EU, O ANTONIO ERMÍRIO DE 2005




Crianças,

Desculpe o post auto-referente, mas blog também serve para isso. Falar da vida da gente. Aliás, a maioria.

Hoje, dia 17 de Fevereiro, vai acontecer um grande absurdo. É a formatura da Turma 2004 da Escola Politécnica da USP- a POLI, uma das mais respeitadas faculdades de engenharia deste país. Até aí tudo ok, não estivesse no palco discursando como Patrono da turma, eu.

É uma grande honra, é claro. Mas fico muito preocupado com esses sinais.

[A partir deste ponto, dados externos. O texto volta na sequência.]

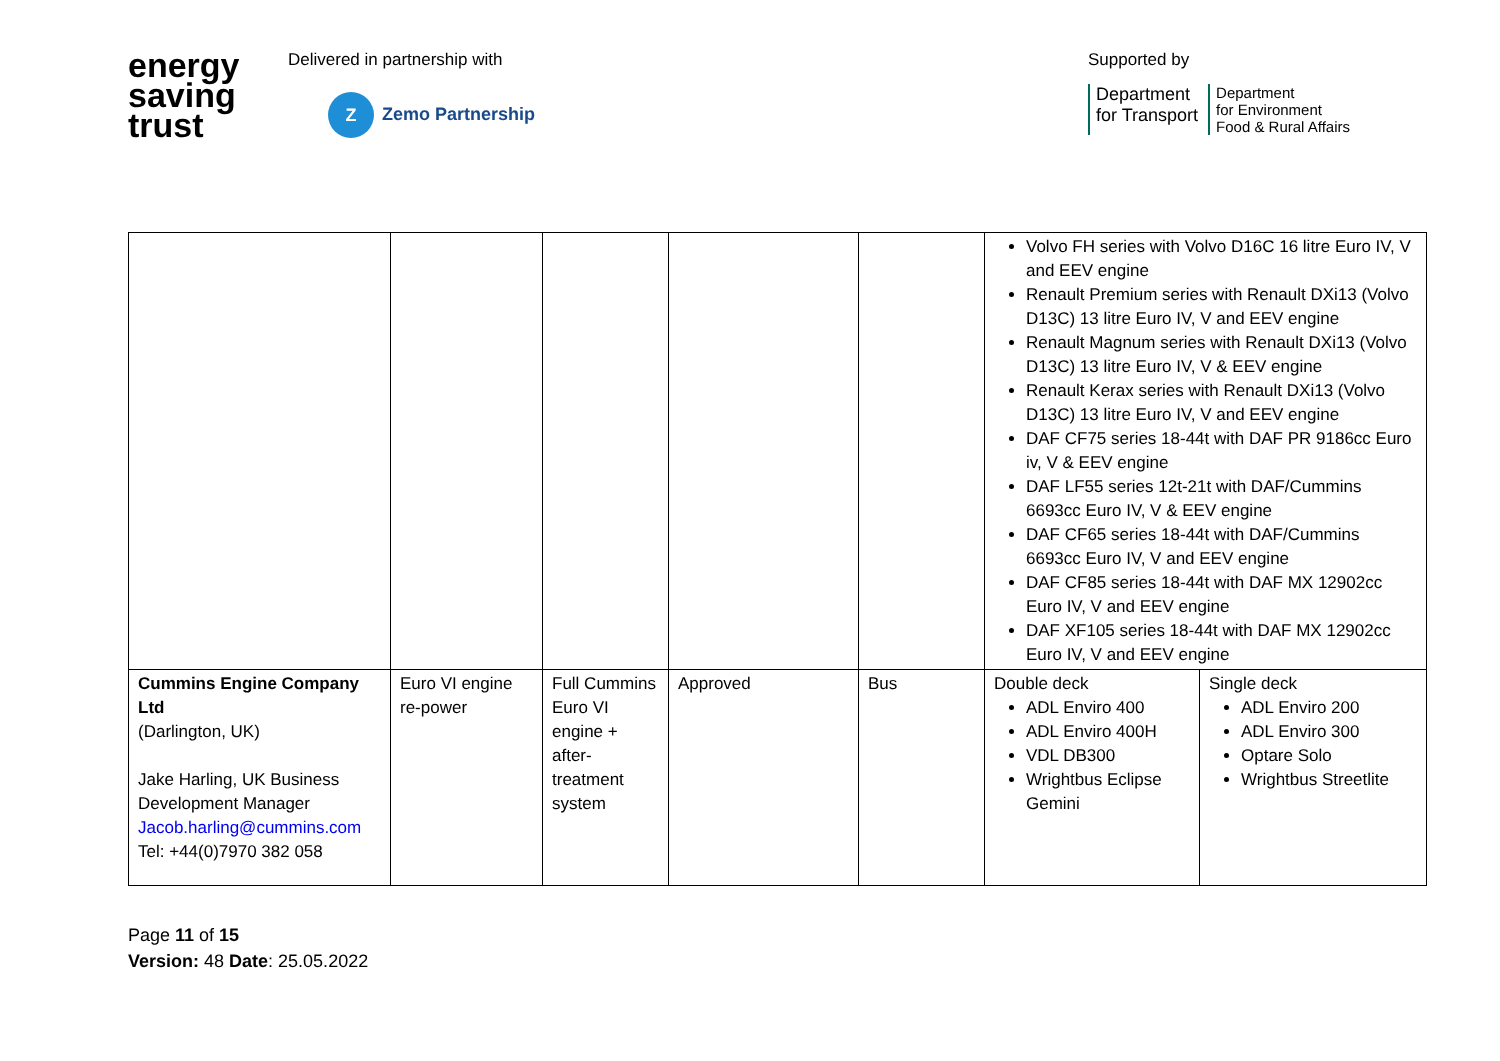energy
saving
trust
Delivered in partnership with
Z Zemo Partnership
Supported by
Department
for Transport
Department
for Environment
Food & Rural Affairs
| | | | | | Volvo FH series with Volvo D16C 16 litre Euro IV, V and EEV engine Renault Premium series with Renault DXi13 (Volvo D13C) 13 litre Euro IV, V and EEV engine Renault Magnum series with Renault DXi13 (Volvo D13C) 13 litre Euro IV, V & EEV engine Renault Kerax series with Renault DXi13 (Volvo D13C) 13 litre Euro IV, V and EEV engine DAF CF75 series 18-44t with DAF PR 9186cc Euro iv, V & EEV engine DAF LF55 series 12t-21t with DAF/Cummins 6693cc Euro IV, V & EEV engine DAF CF65 series 18-44t with DAF/Cummins 6693cc Euro IV, V and EEV engine DAF CF85 series 18-44t with DAF MX 12902cc Euro IV, V and EEV engine DAF XF105 series 18-44t with DAF MX 12902cc Euro IV, V and EEV engine | |
| Cummins Engine Company Ltd (Darlington, UK) Jake Harling, UK Business Development Manager Jacob.harling@cummins.com Tel: +44(0)7970 382 058 | Euro VI engine re-power | Full Cummins Euro VI engine + after-treatment system | Approved | Bus | Double deck ADL Enviro 400 ADL Enviro 400H VDL DB300 Wrightbus Eclipse Gemini | Single deck ADL Enviro 200 ADL Enviro 300 Optare Solo Wrightbus Streetlite |
Page 11 of 15
Version: 48 Date: 25.05.2022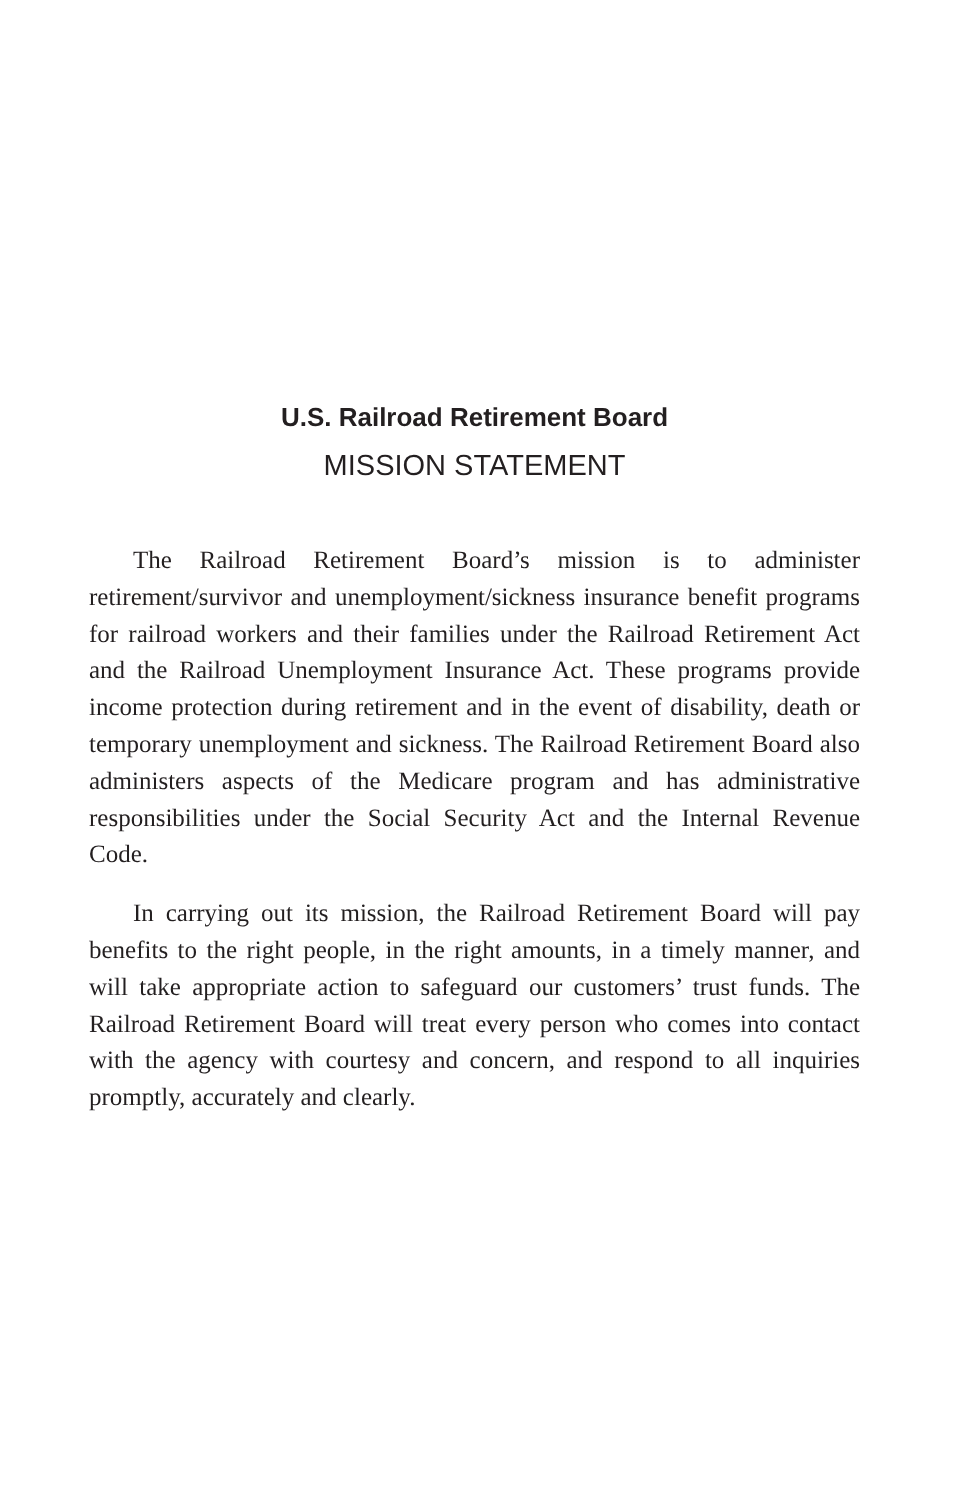U.S. Railroad Retirement Board
MISSION STATEMENT
The Railroad Retirement Board’s mission is to administer retirement/survivor and unemployment/sickness insurance benefit programs for railroad workers and their families under the Railroad Retirement Act and the Railroad Unemployment Insurance Act. These programs provide income protection during retirement and in the event of disability, death or temporary unemployment and sickness. The Railroad Retirement Board also administers aspects of the Medicare program and has administrative responsibilities under the Social Security Act and the Internal Revenue Code.
In carrying out its mission, the Railroad Retirement Board will pay benefits to the right people, in the right amounts, in a timely manner, and will take appropriate action to safeguard our customers’ trust funds. The Railroad Retirement Board will treat every person who comes into contact with the agency with courtesy and concern, and respond to all inquiries promptly, accurately and clearly.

É a segunda vez, e com certeza a última, que sou Patrono de uma faculdade que eu mesmo cursei. Primeiro foi a ECA, Escola de Comunição e Artes, em 2003. Agora, a POLI.

Quando me formei na POLI, no distantíssimo ano de 1983, o Patrono foi Antônio Ermírio de Morais. Aí perguntas começam a me incomodar: estarei à altura do homem do cimento? Teriam os formandos 2004 tomado chá de cogumelo? Seriam alunos do Professor Tibúrcio?

São muitas dúvidas e uma grande emoção. Apenas uma certeza: com essa notícia entramos definitivamente na Era de Aquarius. Não tem mais nada de esquisito para acontecer. Ou tem?

PS: a foto acima, de 1980, mostra o dia em que fui picado, na Escola de Engenharia da POLI (vejam vocês) pelo bicho da Comunicação. Esse é o meu grupo de amigos anarquistas (a chapa Beleza Pura, como podem ver nas camisetas) comemorando a nossa sensacional vitória sobre uma chapa de direita e outra de esquerda para o CEC- Centro de Estudantes da Civil. Estou ali no meio (duvido que me achem) transbordando de felicidade por ter sido nomeado editor do jornalzinho de humor do Grêmio, o Cê-Viu? (que existe até hoje!). Uma espécie de blog da época que curiosamente acabou me jogando pra fora da POLI e me dando esse rumo torto na vida. Obrigado, turma 2004 pelo convite. Vou fazer o possível para não decepcioná-los no terno e no discurso.